### TAREA PENDIENTE:
Enumera cada línea de los registros que contenga la cadena "format". Distingue entre mayúsculas y minúsculas.

Registros de origen
***

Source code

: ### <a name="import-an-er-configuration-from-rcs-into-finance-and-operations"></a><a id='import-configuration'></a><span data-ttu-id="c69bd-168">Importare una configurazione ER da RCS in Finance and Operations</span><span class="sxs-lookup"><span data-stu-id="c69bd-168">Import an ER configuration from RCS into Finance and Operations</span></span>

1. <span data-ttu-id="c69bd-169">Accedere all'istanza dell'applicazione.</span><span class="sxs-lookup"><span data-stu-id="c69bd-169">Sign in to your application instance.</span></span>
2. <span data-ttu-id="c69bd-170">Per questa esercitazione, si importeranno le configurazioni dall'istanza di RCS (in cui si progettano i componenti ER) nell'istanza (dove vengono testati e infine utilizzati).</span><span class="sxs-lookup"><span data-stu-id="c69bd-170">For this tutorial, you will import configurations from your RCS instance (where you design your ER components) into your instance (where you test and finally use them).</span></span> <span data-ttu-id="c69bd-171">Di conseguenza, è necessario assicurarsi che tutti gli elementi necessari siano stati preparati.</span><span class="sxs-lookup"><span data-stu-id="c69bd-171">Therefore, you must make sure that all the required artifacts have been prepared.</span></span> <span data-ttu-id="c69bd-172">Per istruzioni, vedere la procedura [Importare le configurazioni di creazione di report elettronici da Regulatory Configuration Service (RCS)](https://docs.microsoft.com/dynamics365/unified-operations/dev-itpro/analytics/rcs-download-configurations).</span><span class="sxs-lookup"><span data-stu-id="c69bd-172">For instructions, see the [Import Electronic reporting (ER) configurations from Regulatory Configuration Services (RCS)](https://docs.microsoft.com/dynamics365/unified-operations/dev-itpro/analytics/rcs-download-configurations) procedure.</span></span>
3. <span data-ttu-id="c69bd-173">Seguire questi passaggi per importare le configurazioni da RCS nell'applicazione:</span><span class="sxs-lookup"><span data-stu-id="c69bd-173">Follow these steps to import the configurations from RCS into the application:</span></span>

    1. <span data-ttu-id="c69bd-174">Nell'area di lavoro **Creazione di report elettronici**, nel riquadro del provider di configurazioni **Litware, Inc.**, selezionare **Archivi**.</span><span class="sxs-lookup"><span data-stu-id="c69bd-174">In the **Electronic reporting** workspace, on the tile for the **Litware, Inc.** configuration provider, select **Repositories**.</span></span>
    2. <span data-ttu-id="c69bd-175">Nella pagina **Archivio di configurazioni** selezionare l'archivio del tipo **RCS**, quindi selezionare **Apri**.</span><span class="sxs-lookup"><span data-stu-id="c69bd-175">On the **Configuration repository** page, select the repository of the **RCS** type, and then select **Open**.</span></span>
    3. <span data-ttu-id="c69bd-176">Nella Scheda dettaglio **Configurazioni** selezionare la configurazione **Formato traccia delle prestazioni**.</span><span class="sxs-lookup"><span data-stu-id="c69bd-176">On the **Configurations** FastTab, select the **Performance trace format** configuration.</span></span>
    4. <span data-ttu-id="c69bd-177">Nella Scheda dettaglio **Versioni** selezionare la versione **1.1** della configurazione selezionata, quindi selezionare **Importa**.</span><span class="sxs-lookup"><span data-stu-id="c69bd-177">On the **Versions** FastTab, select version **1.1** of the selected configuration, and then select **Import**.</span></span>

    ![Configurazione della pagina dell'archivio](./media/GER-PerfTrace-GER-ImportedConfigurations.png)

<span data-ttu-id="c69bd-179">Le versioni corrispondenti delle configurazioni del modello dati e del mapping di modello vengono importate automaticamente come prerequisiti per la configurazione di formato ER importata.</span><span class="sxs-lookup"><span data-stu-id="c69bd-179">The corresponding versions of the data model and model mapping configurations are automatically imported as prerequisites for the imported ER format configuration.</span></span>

***

### ESPACIO DE RESPUESTA:
    3. <span data-ttu-id="c69bd-176">Nella Scheda dettaglio **Configurazioni** selezionare la configurazione **Formato traccia delle prestazioni**.</span><span class="sxs-lookup"><span data-stu-id="c69bd-176">On the **Configurations** FastTab, select the **Performance trace format** configuration.</span></span>
<span data-ttu-id="c69bd-179">Le versioni corrispondenti delle configurazioni del modello dati e del mapping di modello vengono importate automaticamente come prerequisiti per la configurazione di formato ER importata.</span><span class="sxs-lookup"><span data-stu-id="c69bd-179">The corresponding versions of the data model and model mapping configurations are automatically imported as prerequisites for the imported ER format configuration.</span></span>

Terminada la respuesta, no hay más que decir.